If you want to dive deeper into this specific niche of London history, here is how you can actually find the "hidden" WW1 London:

  • Visit the Imperial War Museum (IWM): They have an incredible collection of Zeppelin fragments. Seeing the actual twisted duralumin frame of a downed airship puts the scale into perspective.
  • Search the "London County Council Bomb Census": While the detailed "Bomb Maps" are more famous for WW2, there are excellent digital archives from the Great War that show exactly which streets were hit.
  • Check Local Cemetery Records: Many East End cemeteries have "civilian war graves" from 1915-1918. These are often overlooked but tell the real story of the families affected.
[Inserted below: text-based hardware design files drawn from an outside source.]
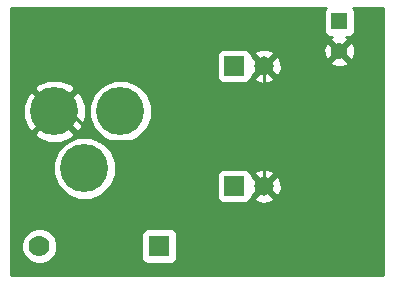
<source format=gbl>
G04 (created by PCBNEW (2013-june-11)-stable) date Sat 26 Oct 2013 23:01:24 ART*
%MOIN*%
G04 Gerber Fmt 3.4, Leading zero omitted, Abs format*
%FSLAX34Y34*%
G01*
G70*
G90*
G04 APERTURE LIST*
%ADD10C,0.00590551*%
%ADD11C,0.07*%
%ADD12R,0.07X0.07*%
%ADD13R,0.055X0.055*%
%ADD14C,0.055*%
%ADD15R,0.065X0.065*%
%ADD16C,0.065*%
%ADD17C,0.16*%
%ADD18C,0.035*%
%ADD19C,0.01*%
G04 APERTURE END LIST*
G54D10*
G54D11*
X76500Y-56500D03*
G54D12*
X80500Y-56500D03*
G54D13*
X86500Y-49000D03*
G54D14*
X86500Y-50000D03*
G54D15*
X83000Y-50500D03*
G54D16*
X84000Y-50500D03*
G54D15*
X83000Y-54500D03*
G54D16*
X84000Y-54500D03*
G54D17*
X79200Y-52000D03*
X77000Y-52000D03*
X78000Y-53900D03*
G54D18*
X77000Y-52000D03*
G54D19*
X77000Y-52000D02*
X77500Y-52000D01*
X78500Y-53000D02*
X84000Y-53000D01*
X77500Y-52000D02*
X78500Y-53000D01*
X84000Y-54500D02*
X84000Y-53000D01*
X84000Y-53000D02*
X84000Y-50500D01*
G54D10*
G36*
X87950Y-57450D02*
X87029Y-57450D01*
X87029Y-50075D01*
X87018Y-49867D01*
X86960Y-49727D01*
X86867Y-49702D01*
X86570Y-50000D01*
X86867Y-50297D01*
X86960Y-50272D01*
X87029Y-50075D01*
X87029Y-57450D01*
X86797Y-57450D01*
X86797Y-50367D01*
X86500Y-50070D01*
X86429Y-50141D01*
X86429Y-50000D01*
X86132Y-49702D01*
X86039Y-49727D01*
X85970Y-49924D01*
X85981Y-50132D01*
X86039Y-50272D01*
X86132Y-50297D01*
X86429Y-50000D01*
X86429Y-50141D01*
X86202Y-50367D01*
X86227Y-50460D01*
X86424Y-50529D01*
X86632Y-50518D01*
X86772Y-50460D01*
X86797Y-50367D01*
X86797Y-57450D01*
X84579Y-57450D01*
X84579Y-54587D01*
X84579Y-50587D01*
X84569Y-50359D01*
X84501Y-50197D01*
X84404Y-50166D01*
X84333Y-50237D01*
X84333Y-50095D01*
X84302Y-49998D01*
X84087Y-49920D01*
X83859Y-49930D01*
X83697Y-49998D01*
X83666Y-50095D01*
X84000Y-50429D01*
X84333Y-50095D01*
X84333Y-50237D01*
X84070Y-50500D01*
X84404Y-50833D01*
X84501Y-50802D01*
X84579Y-50587D01*
X84579Y-54587D01*
X84569Y-54359D01*
X84501Y-54197D01*
X84404Y-54166D01*
X84333Y-54237D01*
X84333Y-54095D01*
X84333Y-50904D01*
X84000Y-50570D01*
X83929Y-50641D01*
X83929Y-50500D01*
X83595Y-50166D01*
X83575Y-50173D01*
X83575Y-50125D01*
X83537Y-50033D01*
X83466Y-49963D01*
X83374Y-49925D01*
X83275Y-49924D01*
X82625Y-49924D01*
X82533Y-49962D01*
X82463Y-50033D01*
X82425Y-50125D01*
X82424Y-50224D01*
X82424Y-50874D01*
X82462Y-50966D01*
X82533Y-51036D01*
X82625Y-51074D01*
X82724Y-51075D01*
X83374Y-51075D01*
X83466Y-51037D01*
X83536Y-50966D01*
X83574Y-50874D01*
X83574Y-50826D01*
X83595Y-50833D01*
X83929Y-50500D01*
X83929Y-50641D01*
X83666Y-50904D01*
X83697Y-51001D01*
X83912Y-51079D01*
X84140Y-51069D01*
X84302Y-51001D01*
X84333Y-50904D01*
X84333Y-54095D01*
X84302Y-53998D01*
X84087Y-53920D01*
X83859Y-53930D01*
X83697Y-53998D01*
X83666Y-54095D01*
X84000Y-54429D01*
X84333Y-54095D01*
X84333Y-54237D01*
X84070Y-54500D01*
X84404Y-54833D01*
X84501Y-54802D01*
X84579Y-54587D01*
X84579Y-57450D01*
X84333Y-57450D01*
X84333Y-54904D01*
X84000Y-54570D01*
X83929Y-54641D01*
X83929Y-54500D01*
X83595Y-54166D01*
X83575Y-54173D01*
X83575Y-54125D01*
X83537Y-54033D01*
X83466Y-53963D01*
X83374Y-53925D01*
X83275Y-53924D01*
X82625Y-53924D01*
X82533Y-53962D01*
X82463Y-54033D01*
X82425Y-54125D01*
X82424Y-54224D01*
X82424Y-54874D01*
X82462Y-54966D01*
X82533Y-55036D01*
X82625Y-55074D01*
X82724Y-55075D01*
X83374Y-55075D01*
X83466Y-55037D01*
X83536Y-54966D01*
X83574Y-54874D01*
X83574Y-54826D01*
X83595Y-54833D01*
X83929Y-54500D01*
X83929Y-54641D01*
X83666Y-54904D01*
X83697Y-55001D01*
X83912Y-55079D01*
X84140Y-55069D01*
X84302Y-55001D01*
X84333Y-54904D01*
X84333Y-57450D01*
X81100Y-57450D01*
X81100Y-56800D01*
X81100Y-56100D01*
X81062Y-56008D01*
X80991Y-55938D01*
X80899Y-55900D01*
X80800Y-55899D01*
X80250Y-55899D01*
X80250Y-51792D01*
X80090Y-51406D01*
X79795Y-51110D01*
X79409Y-50950D01*
X78992Y-50949D01*
X78606Y-51109D01*
X78310Y-51404D01*
X78150Y-51790D01*
X78149Y-52207D01*
X78309Y-52594D01*
X78604Y-52889D01*
X78990Y-53049D01*
X79407Y-53050D01*
X79794Y-52890D01*
X80089Y-52595D01*
X80249Y-52209D01*
X80250Y-51792D01*
X80250Y-55899D01*
X80100Y-55899D01*
X80008Y-55937D01*
X79938Y-56008D01*
X79900Y-56100D01*
X79899Y-56199D01*
X79899Y-56899D01*
X79937Y-56991D01*
X80008Y-57061D01*
X80100Y-57099D01*
X80199Y-57100D01*
X80899Y-57100D01*
X80991Y-57062D01*
X81061Y-56991D01*
X81099Y-56899D01*
X81100Y-56800D01*
X81100Y-57450D01*
X79050Y-57450D01*
X79050Y-53692D01*
X78890Y-53306D01*
X78595Y-53010D01*
X78209Y-52850D01*
X78051Y-52850D01*
X78051Y-52201D01*
X78048Y-51783D01*
X77894Y-51411D01*
X77747Y-51323D01*
X77676Y-51394D01*
X77676Y-51252D01*
X77588Y-51105D01*
X77201Y-50948D01*
X76783Y-50951D01*
X76411Y-51105D01*
X76323Y-51252D01*
X77000Y-51929D01*
X77676Y-51252D01*
X77676Y-51394D01*
X77070Y-52000D01*
X77747Y-52676D01*
X77894Y-52588D01*
X78051Y-52201D01*
X78051Y-52850D01*
X77792Y-52849D01*
X77676Y-52897D01*
X77676Y-52747D01*
X77000Y-52070D01*
X76929Y-52141D01*
X76929Y-52000D01*
X76252Y-51323D01*
X76105Y-51411D01*
X75948Y-51798D01*
X75951Y-52216D01*
X76105Y-52588D01*
X76252Y-52676D01*
X76929Y-52000D01*
X76929Y-52141D01*
X76323Y-52747D01*
X76411Y-52894D01*
X76798Y-53051D01*
X77216Y-53048D01*
X77588Y-52894D01*
X77676Y-52747D01*
X77676Y-52897D01*
X77406Y-53009D01*
X77110Y-53304D01*
X76950Y-53690D01*
X76949Y-54107D01*
X77109Y-54494D01*
X77404Y-54789D01*
X77790Y-54949D01*
X78207Y-54950D01*
X78594Y-54790D01*
X78889Y-54495D01*
X79049Y-54109D01*
X79050Y-53692D01*
X79050Y-57450D01*
X77100Y-57450D01*
X77100Y-56381D01*
X77008Y-56160D01*
X76840Y-55991D01*
X76619Y-55900D01*
X76381Y-55899D01*
X76160Y-55991D01*
X75991Y-56159D01*
X75900Y-56380D01*
X75899Y-56618D01*
X75991Y-56839D01*
X76159Y-57008D01*
X76380Y-57099D01*
X76618Y-57100D01*
X76839Y-57008D01*
X77008Y-56840D01*
X77099Y-56619D01*
X77100Y-56381D01*
X77100Y-57450D01*
X75550Y-57450D01*
X75550Y-48550D01*
X86046Y-48550D01*
X86013Y-48583D01*
X85975Y-48675D01*
X85974Y-48774D01*
X85974Y-49324D01*
X86012Y-49416D01*
X86083Y-49486D01*
X86175Y-49524D01*
X86262Y-49525D01*
X86227Y-49539D01*
X86202Y-49632D01*
X86500Y-49929D01*
X86797Y-49632D01*
X86772Y-49539D01*
X86731Y-49525D01*
X86824Y-49525D01*
X86916Y-49487D01*
X86986Y-49416D01*
X87024Y-49324D01*
X87025Y-49225D01*
X87025Y-48675D01*
X86987Y-48583D01*
X86953Y-48550D01*
X87950Y-48550D01*
X87950Y-57450D01*
X87950Y-57450D01*
G37*
G54D19*
X87950Y-57450D02*
X87029Y-57450D01*
X87029Y-50075D01*
X87018Y-49867D01*
X86960Y-49727D01*
X86867Y-49702D01*
X86570Y-50000D01*
X86867Y-50297D01*
X86960Y-50272D01*
X87029Y-50075D01*
X87029Y-57450D01*
X86797Y-57450D01*
X86797Y-50367D01*
X86500Y-50070D01*
X86429Y-50141D01*
X86429Y-50000D01*
X86132Y-49702D01*
X86039Y-49727D01*
X85970Y-49924D01*
X85981Y-50132D01*
X86039Y-50272D01*
X86132Y-50297D01*
X86429Y-50000D01*
X86429Y-50141D01*
X86202Y-50367D01*
X86227Y-50460D01*
X86424Y-50529D01*
X86632Y-50518D01*
X86772Y-50460D01*
X86797Y-50367D01*
X86797Y-57450D01*
X84579Y-57450D01*
X84579Y-54587D01*
X84579Y-50587D01*
X84569Y-50359D01*
X84501Y-50197D01*
X84404Y-50166D01*
X84333Y-50237D01*
X84333Y-50095D01*
X84302Y-49998D01*
X84087Y-49920D01*
X83859Y-49930D01*
X83697Y-49998D01*
X83666Y-50095D01*
X84000Y-50429D01*
X84333Y-50095D01*
X84333Y-50237D01*
X84070Y-50500D01*
X84404Y-50833D01*
X84501Y-50802D01*
X84579Y-50587D01*
X84579Y-54587D01*
X84569Y-54359D01*
X84501Y-54197D01*
X84404Y-54166D01*
X84333Y-54237D01*
X84333Y-54095D01*
X84333Y-50904D01*
X84000Y-50570D01*
X83929Y-50641D01*
X83929Y-50500D01*
X83595Y-50166D01*
X83575Y-50173D01*
X83575Y-50125D01*
X83537Y-50033D01*
X83466Y-49963D01*
X83374Y-49925D01*
X83275Y-49924D01*
X82625Y-49924D01*
X82533Y-49962D01*
X82463Y-50033D01*
X82425Y-50125D01*
X82424Y-50224D01*
X82424Y-50874D01*
X82462Y-50966D01*
X82533Y-51036D01*
X82625Y-51074D01*
X82724Y-51075D01*
X83374Y-51075D01*
X83466Y-51037D01*
X83536Y-50966D01*
X83574Y-50874D01*
X83574Y-50826D01*
X83595Y-50833D01*
X83929Y-50500D01*
X83929Y-50641D01*
X83666Y-50904D01*
X83697Y-51001D01*
X83912Y-51079D01*
X84140Y-51069D01*
X84302Y-51001D01*
X84333Y-50904D01*
X84333Y-54095D01*
X84302Y-53998D01*
X84087Y-53920D01*
X83859Y-53930D01*
X83697Y-53998D01*
X83666Y-54095D01*
X84000Y-54429D01*
X84333Y-54095D01*
X84333Y-54237D01*
X84070Y-54500D01*
X84404Y-54833D01*
X84501Y-54802D01*
X84579Y-54587D01*
X84579Y-57450D01*
X84333Y-57450D01*
X84333Y-54904D01*
X84000Y-54570D01*
X83929Y-54641D01*
X83929Y-54500D01*
X83595Y-54166D01*
X83575Y-54173D01*
X83575Y-54125D01*
X83537Y-54033D01*
X83466Y-53963D01*
X83374Y-53925D01*
X83275Y-53924D01*
X82625Y-53924D01*
X82533Y-53962D01*
X82463Y-54033D01*
X82425Y-54125D01*
X82424Y-54224D01*
X82424Y-54874D01*
X82462Y-54966D01*
X82533Y-55036D01*
X82625Y-55074D01*
X82724Y-55075D01*
X83374Y-55075D01*
X83466Y-55037D01*
X83536Y-54966D01*
X83574Y-54874D01*
X83574Y-54826D01*
X83595Y-54833D01*
X83929Y-54500D01*
X83929Y-54641D01*
X83666Y-54904D01*
X83697Y-55001D01*
X83912Y-55079D01*
X84140Y-55069D01*
X84302Y-55001D01*
X84333Y-54904D01*
X84333Y-57450D01*
X81100Y-57450D01*
X81100Y-56800D01*
X81100Y-56100D01*
X81062Y-56008D01*
X80991Y-55938D01*
X80899Y-55900D01*
X80800Y-55899D01*
X80250Y-55899D01*
X80250Y-51792D01*
X80090Y-51406D01*
X79795Y-51110D01*
X79409Y-50950D01*
X78992Y-50949D01*
X78606Y-51109D01*
X78310Y-51404D01*
X78150Y-51790D01*
X78149Y-52207D01*
X78309Y-52594D01*
X78604Y-52889D01*
X78990Y-53049D01*
X79407Y-53050D01*
X79794Y-52890D01*
X80089Y-52595D01*
X80249Y-52209D01*
X80250Y-51792D01*
X80250Y-55899D01*
X80100Y-55899D01*
X80008Y-55937D01*
X79938Y-56008D01*
X79900Y-56100D01*
X79899Y-56199D01*
X79899Y-56899D01*
X79937Y-56991D01*
X80008Y-57061D01*
X80100Y-57099D01*
X80199Y-57100D01*
X80899Y-57100D01*
X80991Y-57062D01*
X81061Y-56991D01*
X81099Y-56899D01*
X81100Y-56800D01*
X81100Y-57450D01*
X79050Y-57450D01*
X79050Y-53692D01*
X78890Y-53306D01*
X78595Y-53010D01*
X78209Y-52850D01*
X78051Y-52850D01*
X78051Y-52201D01*
X78048Y-51783D01*
X77894Y-51411D01*
X77747Y-51323D01*
X77676Y-51394D01*
X77676Y-51252D01*
X77588Y-51105D01*
X77201Y-50948D01*
X76783Y-50951D01*
X76411Y-51105D01*
X76323Y-51252D01*
X77000Y-51929D01*
X77676Y-51252D01*
X77676Y-51394D01*
X77070Y-52000D01*
X77747Y-52676D01*
X77894Y-52588D01*
X78051Y-52201D01*
X78051Y-52850D01*
X77792Y-52849D01*
X77676Y-52897D01*
X77676Y-52747D01*
X77000Y-52070D01*
X76929Y-52141D01*
X76929Y-52000D01*
X76252Y-51323D01*
X76105Y-51411D01*
X75948Y-51798D01*
X75951Y-52216D01*
X76105Y-52588D01*
X76252Y-52676D01*
X76929Y-52000D01*
X76929Y-52141D01*
X76323Y-52747D01*
X76411Y-52894D01*
X76798Y-53051D01*
X77216Y-53048D01*
X77588Y-52894D01*
X77676Y-52747D01*
X77676Y-52897D01*
X77406Y-53009D01*
X77110Y-53304D01*
X76950Y-53690D01*
X76949Y-54107D01*
X77109Y-54494D01*
X77404Y-54789D01*
X77790Y-54949D01*
X78207Y-54950D01*
X78594Y-54790D01*
X78889Y-54495D01*
X79049Y-54109D01*
X79050Y-53692D01*
X79050Y-57450D01*
X77100Y-57450D01*
X77100Y-56381D01*
X77008Y-56160D01*
X76840Y-55991D01*
X76619Y-55900D01*
X76381Y-55899D01*
X76160Y-55991D01*
X75991Y-56159D01*
X75900Y-56380D01*
X75899Y-56618D01*
X75991Y-56839D01*
X76159Y-57008D01*
X76380Y-57099D01*
X76618Y-57100D01*
X76839Y-57008D01*
X77008Y-56840D01*
X77099Y-56619D01*
X77100Y-56381D01*
X77100Y-57450D01*
X75550Y-57450D01*
X75550Y-48550D01*
X86046Y-48550D01*
X86013Y-48583D01*
X85975Y-48675D01*
X85974Y-48774D01*
X85974Y-49324D01*
X86012Y-49416D01*
X86083Y-49486D01*
X86175Y-49524D01*
X86262Y-49525D01*
X86227Y-49539D01*
X86202Y-49632D01*
X86500Y-49929D01*
X86797Y-49632D01*
X86772Y-49539D01*
X86731Y-49525D01*
X86824Y-49525D01*
X86916Y-49487D01*
X86986Y-49416D01*
X87024Y-49324D01*
X87025Y-49225D01*
X87025Y-48675D01*
X86987Y-48583D01*
X86953Y-48550D01*
X87950Y-48550D01*
X87950Y-57450D01*
M02*

</source>
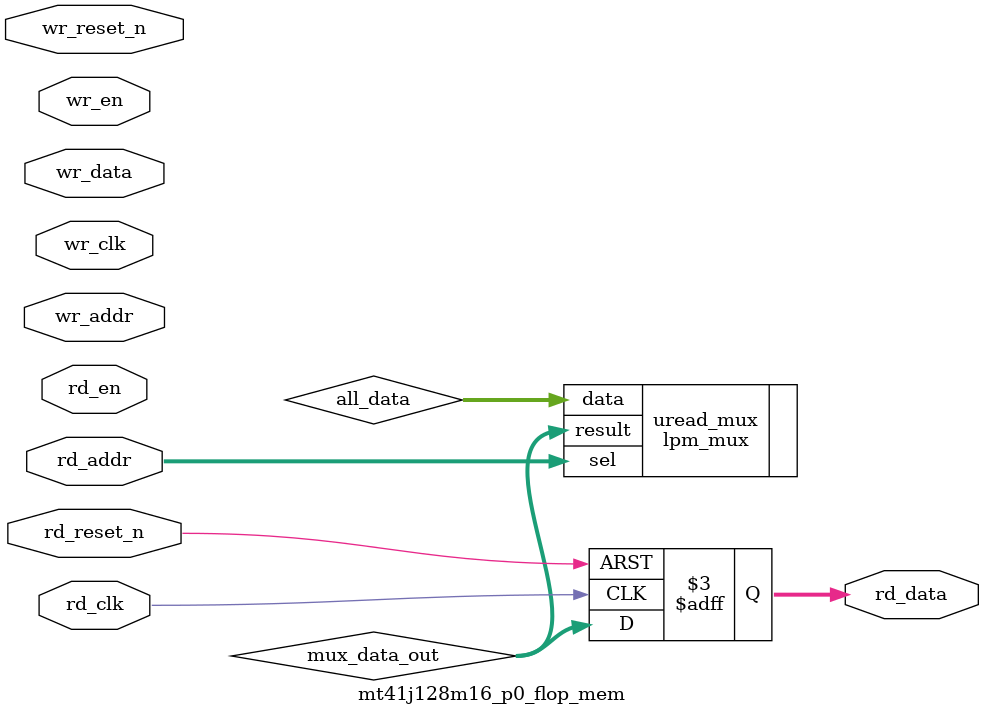
<source format=v>



`timescale 1 ps / 1 ps

(* altera_attribute = "-name ALLOW_SYNCH_CTRL_USAGE ON;-name AUTO_CLOCK_ENABLE_RECOGNITION ON" *)
module mt41j128m16_p0_flop_mem(
	wr_reset_n,
	wr_clk,
	wr_en,
	wr_addr,
	wr_data,
	rd_reset_n,
	rd_clk,
	rd_en,
	rd_addr,
	rd_data
);

parameter WRITE_MEM_DEPTH	= "";
parameter WRITE_ADDR_WIDTH	= "";
parameter WRITE_DATA_WIDTH	= "";
parameter READ_MEM_DEPTH	= "";
parameter READ_ADDR_WIDTH	= "";		 
parameter READ_DATA_WIDTH	= "";


input	wr_reset_n;
input	wr_clk;
input	wr_en;
input	[WRITE_ADDR_WIDTH-1:0] wr_addr;
input	[WRITE_DATA_WIDTH-1:0] wr_data;
input	rd_reset_n;
input	rd_clk;
input	rd_en;
input	[READ_ADDR_WIDTH-1:0] rd_addr;
output	[READ_DATA_WIDTH-1:0] rd_data;



wire	[WRITE_DATA_WIDTH*WRITE_MEM_DEPTH-1:0] all_data;
wire	[READ_DATA_WIDTH-1:0] mux_data_out;



// declare a memory with WRITE_MEM_DEPTH entries
// each entry contains a data size of WRITE_DATA_WIDTH
reg	[WRITE_DATA_WIDTH-1:0] data_stored [0:WRITE_MEM_DEPTH-1] /* synthesis syn_preserve = 1 */;
reg	[READ_DATA_WIDTH-1:0] rd_data;

generate
genvar entry;
	for (entry=0; entry < WRITE_MEM_DEPTH; entry=entry+1)
	begin: mem_location
		assign all_data[(WRITE_DATA_WIDTH*(entry+1)-1) : (WRITE_DATA_WIDTH*entry)] = data_stored[entry]; 
		
		always @(posedge wr_clk or negedge wr_reset_n)
		begin
			if (~wr_reset_n) begin
				data_stored[entry] <= {WRITE_DATA_WIDTH{1'b0}};
			end else begin
				if (wr_en) begin
					if (entry == wr_addr) begin
						data_stored[entry] <= wr_data;
					end
				end
			end
		end		
	end
endgenerate

// mux to select the correct output data based on read address
lpm_mux	uread_mux(
	.sel (rd_addr),
	.data (all_data),
	.result (mux_data_out)
	// synopsys translate_off
	,
	.aclr (),
	.clken (),
	.clock ()
	// synopsys translate_on
	);
 defparam uread_mux.lpm_size = READ_MEM_DEPTH;
 defparam uread_mux.lpm_type = "LPM_MUX";
 defparam uread_mux.lpm_width = READ_DATA_WIDTH;
 defparam uread_mux.lpm_widths = READ_ADDR_WIDTH;

always @(posedge rd_clk or negedge rd_reset_n)	
begin
	if (~rd_reset_n) begin
		rd_data <= {READ_DATA_WIDTH{1'b0}};
	end else begin
		rd_data <= mux_data_out;
	end
end

endmodule

</source>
  • Look Up: When walking through the City of London, look at the stonework of older buildings. If you see jagged, irregular chips in the stone about 10-15 feet up, you're likely looking at 100-year-old shrapnel damage.

The bombing of London in the First World War wasn't just a series of raids. It was the moment the 20th century truly began—the moment the front line moved from a distant field to the front door of a suburban semi-detached house. Understanding this helps make sense of why the world reacted the way it did in 1939. They didn't just fear the bombs; they remembered them.